Glioblastoma, a highly aggressive in primary brain tumor and has exceptionally poor prognosis, is refractory to conventional treatments, such as chemotherapy, surgery and radiation. This study aims at aiding in the design of more successful glioma therapy. To understand the dynamics under what circumstances the glioma cells can be eradicated, we propose and analyze a mechanistic model for malignant gliomas and immune system interplays that may ensue upon direct intra-tumoral administration of immunotherapeutic agent T11 target structure. Our mathematical model encompasses considerations of the interactive dynamics of glioma cells, glioma-specific CD8+T cells, macrophages, immuno-suppressive cytokine TGF-β and immuno-stimulatory cytokine IFN-γ. The proposed mathematical model successfully retrieved clinical response to the immunotherapeutic drug T11 target structure for glioma cells. Our model enables us to identify the treatment regimen for a determined time window, in order to obtain an admissible concentration of glioma cell population. To mathematically model the dynamics of malignant gliomas development, before and after administration of immunotherapeutic treatment strategy, we derived the local asymptotic stability for the biologically feasible equilibrium points and the local relative controllability conditions for this coupled system of nonlinear ordinary differential equations. The system undergoes sensitivity analysis to identify the most sensitive parameters with respect to glioma cells.
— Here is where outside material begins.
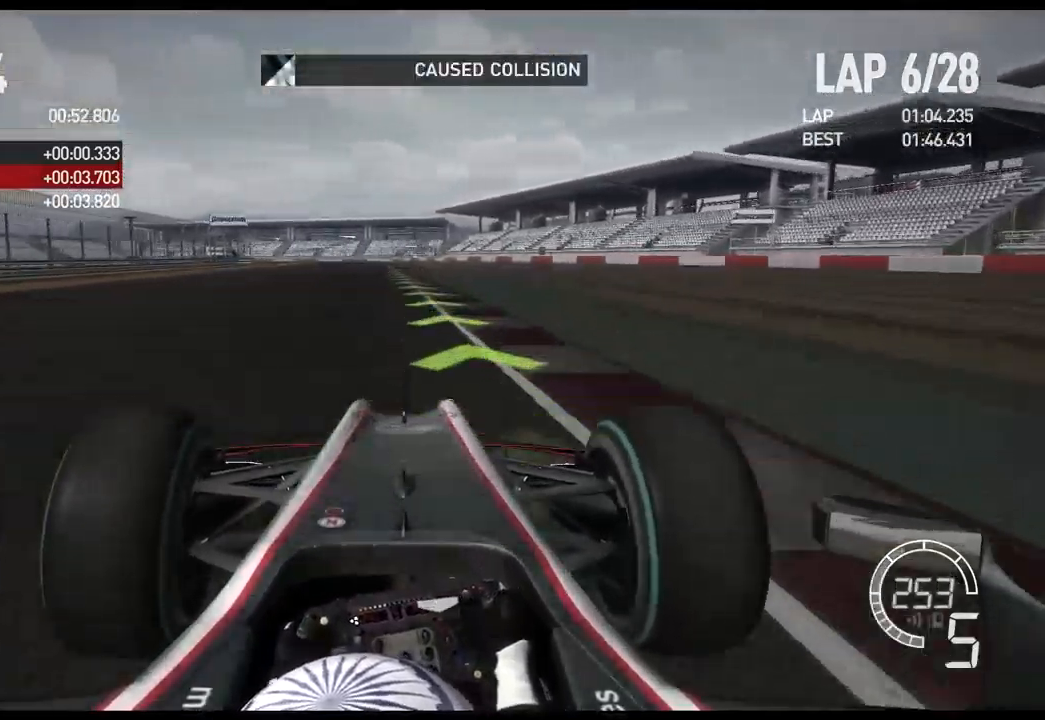
{"dt_ms": 500, "buttons": ["R2"], "left_stick": "center", "right_stick": "center", "events": [[317, "A", "down"], [384, "left_stick", "center"], [450, "A", "up"]]}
Numerical simulations were conducted for model verification and for retrieving putative treatment scenarios. The model simulations suggest that the immunotherapy has an impact in reducing the growth of glioma cell population and also an impact in enhancing the cell count of macrophages and CD8+T cell populations.

Suggested Citation

  • Khajanchi, Subhas, 2021. "The impact of immunotherapy on a glioma immune interaction model," Chaos, Solitons & Fractals, Elsevier, vol. 152(C).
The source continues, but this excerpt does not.